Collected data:
= Beginning of Section =

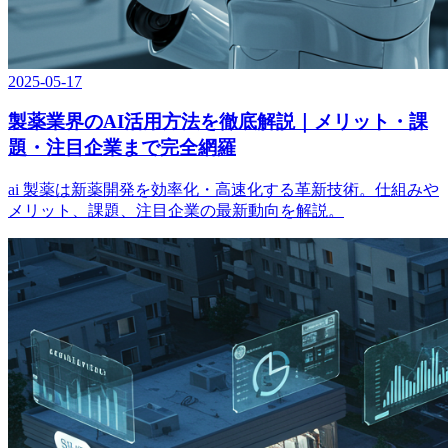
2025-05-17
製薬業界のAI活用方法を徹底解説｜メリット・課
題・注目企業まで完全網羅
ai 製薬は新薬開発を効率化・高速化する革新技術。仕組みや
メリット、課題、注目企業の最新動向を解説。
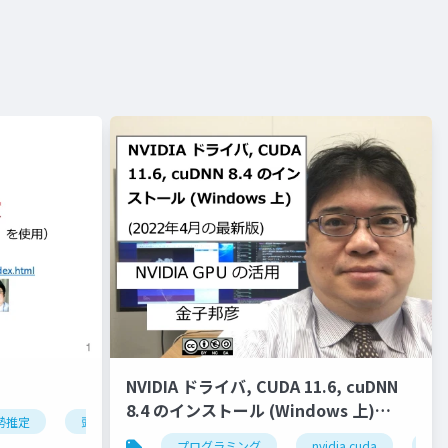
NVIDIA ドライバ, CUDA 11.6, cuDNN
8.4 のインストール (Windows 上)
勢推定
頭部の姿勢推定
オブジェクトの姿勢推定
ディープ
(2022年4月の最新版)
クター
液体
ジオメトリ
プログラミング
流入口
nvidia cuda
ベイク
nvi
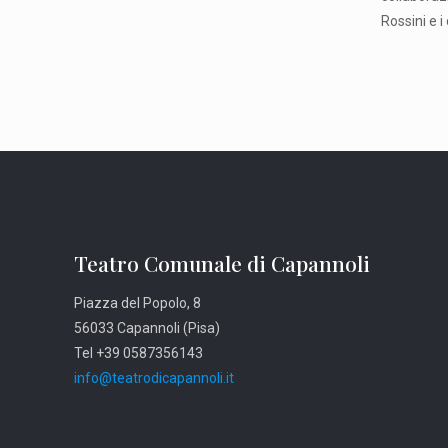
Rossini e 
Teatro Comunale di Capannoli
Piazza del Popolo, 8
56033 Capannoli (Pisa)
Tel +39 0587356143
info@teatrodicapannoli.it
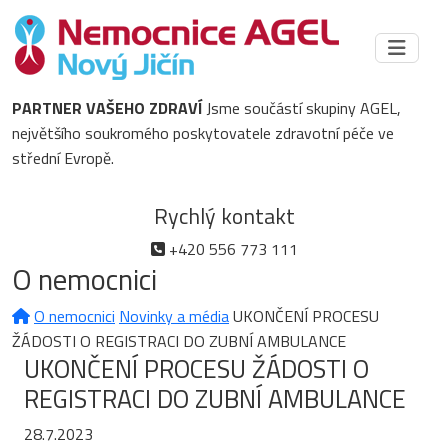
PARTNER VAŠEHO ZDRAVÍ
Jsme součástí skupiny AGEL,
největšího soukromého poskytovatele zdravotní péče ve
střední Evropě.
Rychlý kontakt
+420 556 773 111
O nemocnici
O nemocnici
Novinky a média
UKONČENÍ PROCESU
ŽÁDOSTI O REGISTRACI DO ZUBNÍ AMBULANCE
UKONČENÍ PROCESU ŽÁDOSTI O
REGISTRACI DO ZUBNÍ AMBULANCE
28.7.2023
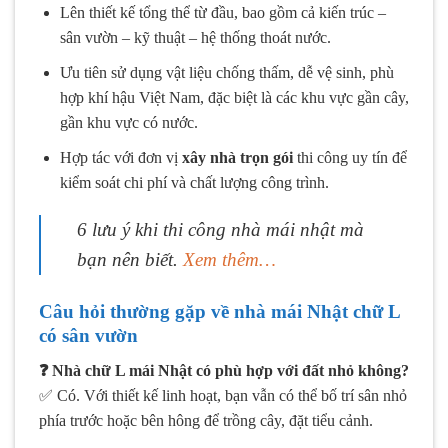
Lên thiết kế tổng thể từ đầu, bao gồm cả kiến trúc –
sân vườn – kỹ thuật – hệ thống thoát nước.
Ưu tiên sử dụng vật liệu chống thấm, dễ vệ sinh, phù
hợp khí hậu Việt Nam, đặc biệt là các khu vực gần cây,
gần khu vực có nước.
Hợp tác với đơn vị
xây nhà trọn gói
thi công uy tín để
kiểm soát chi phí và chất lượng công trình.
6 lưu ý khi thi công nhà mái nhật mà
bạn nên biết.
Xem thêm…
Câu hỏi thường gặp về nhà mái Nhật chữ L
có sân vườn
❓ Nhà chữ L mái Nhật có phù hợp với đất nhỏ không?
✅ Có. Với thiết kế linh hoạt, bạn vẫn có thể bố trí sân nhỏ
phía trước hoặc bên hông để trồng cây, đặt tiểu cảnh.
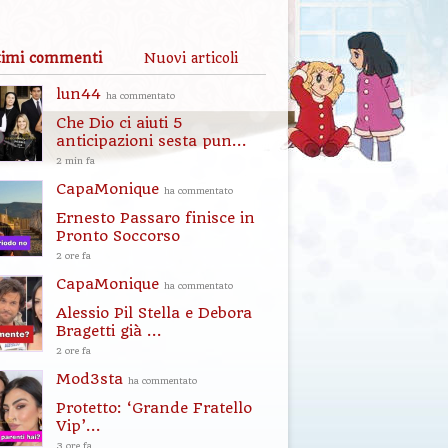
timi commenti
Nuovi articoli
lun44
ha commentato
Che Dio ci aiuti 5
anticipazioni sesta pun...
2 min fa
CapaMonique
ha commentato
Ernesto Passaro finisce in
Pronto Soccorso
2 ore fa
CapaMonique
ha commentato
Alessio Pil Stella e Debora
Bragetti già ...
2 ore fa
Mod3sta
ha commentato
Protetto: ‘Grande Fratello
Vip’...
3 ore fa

= End of Section =

EXERCISE BRIEF:
Copy every line from the records above that contains the string "nước".

RESPONSE:
sân vườn – kỹ thuật – hệ thống thoát nước.
gần khu vực có nước.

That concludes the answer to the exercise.